This week Ian Buxton celebrates a true whisky hero, a Welshman without whom Scotland’s distilleries would literally grind to a halt.
What about those malt mills, eh? They’re just about the first thing you see on any distillery tour but, once you’ve heard the guide’s regulation story about their age and how they outlived the company who made them, you move on.
It’s a shame. Painted, usually, in that distinctive shade of dark red, sturdy, planted four-square in the mill room, ready to receive another load of malt, these quiet occupants of an unobtrusive corner of the distillery just do their job in a modest and under-stated way. A malt mill would never shout or draw attention to itself you feel, happy to do an honest day’s work and then await the next consignment to be turned into grist.

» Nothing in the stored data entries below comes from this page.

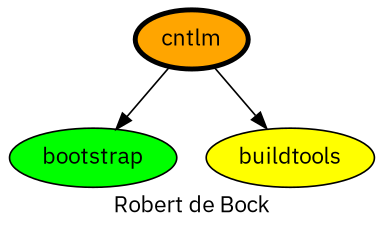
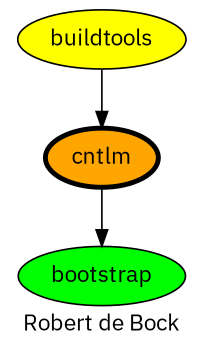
  digraph {
    fontname="IBM Plex Sans"
    label="Robert de Bock"
    node [fontname="IBM Plex Sans" style=filled]
    edge [fontname="IBM Plex Sans"]
    bootstrap [fillcolor=green]
    buildtools [fillcolor=yellow]
    cntlm [fillcolor=orange penwidth=3]
    cntlm -> bootstrap
-   cntlm -> buildtools
+   buildtools -> cntlm
  }
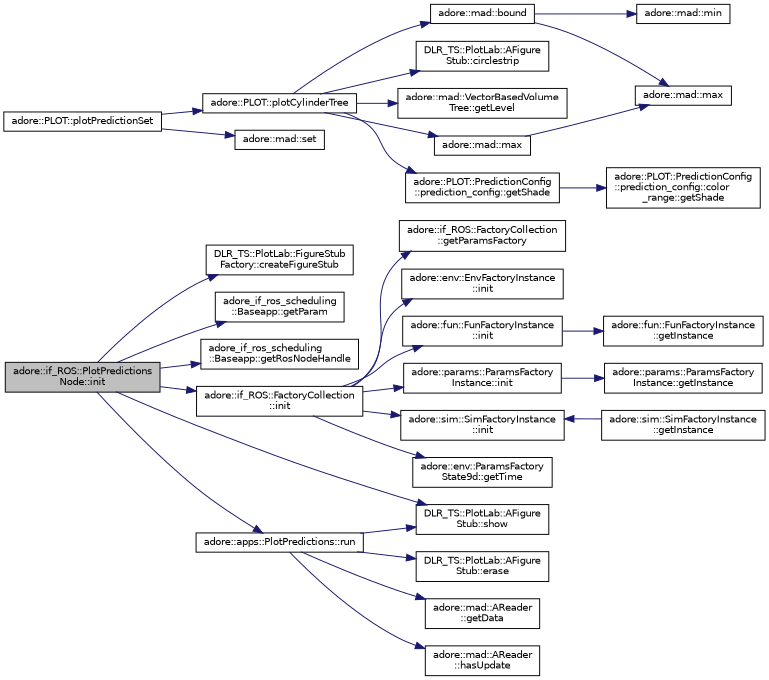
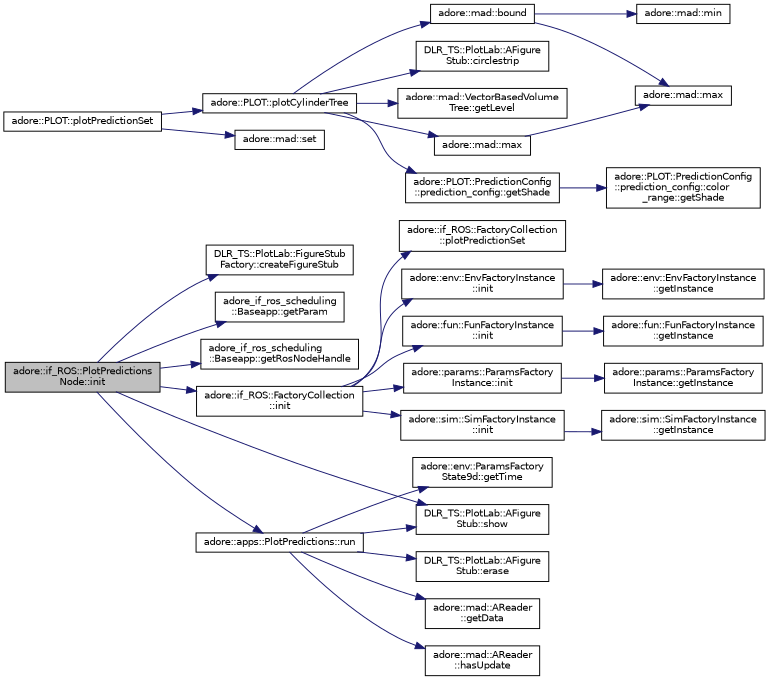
  digraph {
    rankdir=LR
    node [color=black fillcolor=white fontname=Helvetica fontsize=10 shape=record style=filled]
    edge [color=midnightblue fontname=Helvetica fontsize=10 labelfontname=Helvetica labelfontsize=10 style=solid]
    n1 [fillcolor=grey75 fontcolor=black height=0.2 label="adore::if_ROS::PlotPredictions\lNode::init" width=0.4]
    n2 [height=0.2 label="DLR_TS::PlotLab::FigureStub\lFactory::createFigureStub" width=0.4]
    n3 [height=0.2 label="adore_if_ros_scheduling\l::Baseapp::getParam" width=0.4]
    n4 [height=0.2 label="adore_if_ros_scheduling\l::Baseapp::getRosNodeHandle" width=0.4]
    n5 [height=0.2 label="adore::if_ROS::FactoryCollection\l::init" width=0.4]
    n6 [height=0.2 label="adore::apps::PlotPredictions::run" width=0.4]
    n7 [height=0.2 label="DLR_TS::PlotLab::AFigure\lStub::show" width=0.4]
-   n8 [height=0.2 label="adore::if_ROS::FactoryCollection\l::getParamsFactory" width=0.4]
+   n8 [height=0.2 label="adore::if_ROS::FactoryCollection\l::plotPredictionSet" width=0.4]
    n9 [height=0.2 label="adore::env::EnvFactoryInstance\l::init" width=0.4]
    n10 [height=0.2 label="adore::fun::FunFactoryInstance\l::init" width=0.4]
    n11 [height=0.2 label="adore::params::ParamsFactory\lInstance::init" width=0.4]
    n12 [height=0.2 label="adore::sim::SimFactoryInstance\l::init" width=0.4]
    n13 [height=0.2 label="DLR_TS::PlotLab::AFigure\lStub::erase" width=0.4]
    n14 [height=0.2 label="adore::mad::AReader\l::getData" width=0.4]
    n15 [height=0.2 label="adore::env::ParamsFactory\lState9d::getTime" width=0.4]
    n16 [height=0.2 label="adore::mad::AReader\l::hasUpdate" width=0.4]
+   n17 [height=0.2 label="adore::env::EnvFactoryInstance\l::getInstance" width=0.4]
    n18 [height=0.2 label="adore::fun::FunFactoryInstance\l::getInstance" width=0.4]
    n19 [height=0.2 label="adore::params::ParamsFactory\lInstance::getInstance" width=0.4]
    n20 [height=0.2 label="adore::sim::SimFactoryInstance\l::getInstance" width=0.4]
    n21 [height=0.2 label="adore::PLOT::plotPredictionSet" width=0.4]
    n22 [height=0.2 label="adore::PLOT::plotCylinderTree" width=0.4]
    n23 [height=0.2 label="adore::mad::set" width=0.4]
    n24 [height=0.2 label="adore::mad::bound" width=0.4]
    n25 [height=0.2 label="DLR_TS::PlotLab::AFigure\lStub::circlestrip" width=0.4]
    n26 [height=0.2 label="adore::mad::VectorBasedVolume\lTree::getLevel" width=0.4]
    n27 [height=0.2 label="adore::PLOT::PredictionConfig\l::prediction_config::getShade" width=0.4]
    n28 [height=0.2 label="adore::mad::max" width=0.4]
    n29 [height=0.2 label="adore::mad::max" width=0.4]
    n30 [height=0.2 label="adore::mad::min" width=0.4]
    n31 [height=0.2 label="adore::PLOT::PredictionConfig\l::prediction_config::color\l_range::getShade" width=0.4]
    n1 -> n2
    n1 -> n3
    n1 -> n4
    n1 -> n5
    n1 -> n6
    n1 -> n7
    n5 -> n8
    n5 -> n9
    n5 -> n10
    n5 -> n11
    n5 -> n12
    n6 -> n7
    n6 -> n13
    n6 -> n14
-   n5 -> n15
+   n6 -> n15
    n6 -> n16
+   n9 -> n17
    n10 -> n18
    n11 -> n19
-   n20 -> n12
+   n12 -> n20
    n21 -> n22
    n21 -> n23
    n22 -> n24
    n22 -> n25
    n22 -> n26
    n22 -> n27
    n22 -> n28
    n24 -> n29
    n24 -> n30
    n27 -> n31
    n28 -> n29
  }
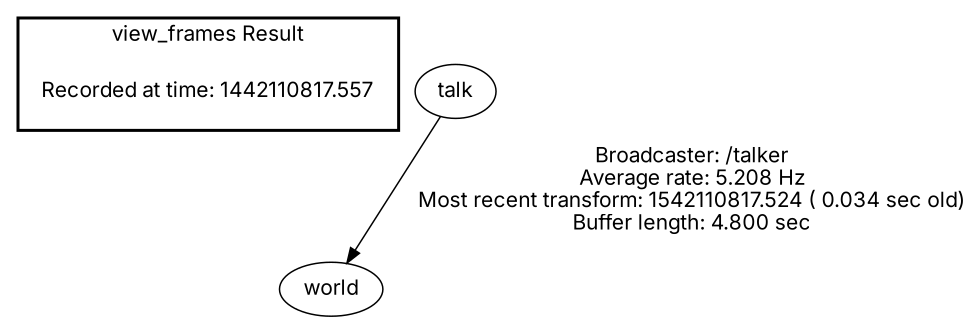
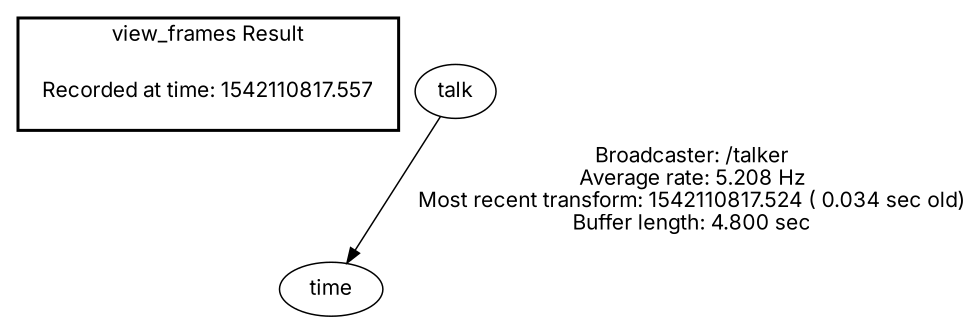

But if you take a second, harder look you might see a simple plaque discreetly fixed to the side with the legend RONNIE LEE, MILLWRIGHT and a telephone number. One day I couldn’t bear it any longer; I was puzzled and intrigued; I had to ask: “Who is this bloke Ronnie Lee?”
“I have no idea,” was my host’s honest, if unhelpful reply (but then he was a marketing type). I began asking production folks – real whisky people. To a man, they smiled. “Ronnie Lee,” they said. “You must know Ronnie Lee.” Embarrassingly, I didn’t and the more I learned the worse I felt. So, I set to tracking him down because everyone told me that, though he wasn’t their employee, Ronnie Lee was a vital part of their team. From Diageo to Kilchoman, Chivas Brothers to Rosebank, he keeps the mills running. Without his unique service those antique rollers might seize up and fail, whisky could not be produced – indeed, a great national disaster would befall Scotland.
So I called the number and found myself on an industrial unit alongside a chicken farm in Chepstow – about as far from the glamorous world of luxury seen in whisky’s current imagery as may be imagined. This is where old-school engineer Ronnie and his two sons are based and where the world comes when a mill – possibly more than one hundred years old – needs some TLC.
These fine pieces of machinery, be they the familiar Porteus design or that of their less well-known rival Boby, were built to last. Their solid construction and simple, yet well-proven design has stood the test of time and, entirely fortuitously, speak to our present-day concerns about sustainability and the responsible use of resources.
But how long can they continue to run? The answer may well surprise you. I was certainly taken aback when Ronnie proudly shared with me his latest project: the restoration of a Boby mill, found in an Australian brewery and saved from scrap, that he believes was manufactured around 1855-60.
It may well be the oldest surviving example of a malt mill anywhere in the world and, following 80-100 hours of skilled and experienced cleaning and restoration, it will certainly work again and looks good for another 150 years of service (though, strictly speaking, non-commercial use as it lacks the anti-explosion guard fitted to later models). Perhaps it will become a display piece, tribute to some far-sighted Victorian engineers as Robert Boby Ltd of Bury St Edmunds.
And how has it happened that Ronnie has found himself in this highly specialised niche? He grew up near his present Chepstow home and, after school, was apprenticed to the motor trade, quickly passing through a dozen or more jobs before embracing self-employment. Back in 1995 he was contracting to Buhler, a Swiss mill manufacturer, installing their larger systems in flour mills (there aren’t many in distilleries, though you can see a mighty example at Glenfarclas).
By this time, Boby was being closed down and the old Porteus company was owned by Briggs of Burton (a name you’ll find on mashtuns and other larger pieces of brewery and distillery equipment). But the heyday of the Porteus mill was the 1960s and by 1972/73 manufacturing had ceased. Maintenance and spare parts became more and more of a problem and eventually Briggs were unable to support what was by now, for them, an obsolete product.
Ronnie was able to acquire the original Boby plans and drawings (he could build you one from scratch) and armed with these and Porteus’ withdrawal from the market, it was natural for him to step into this gap. His affinity with old machinery and his ability to coax new life from their aging cogs and gears has ensured his unique place in whisky. So, in a world which lauds distillery managers as rock stars, spare a thought and raise a glass to Ronnie Lee, the man who mends the mills and a true whisky hero.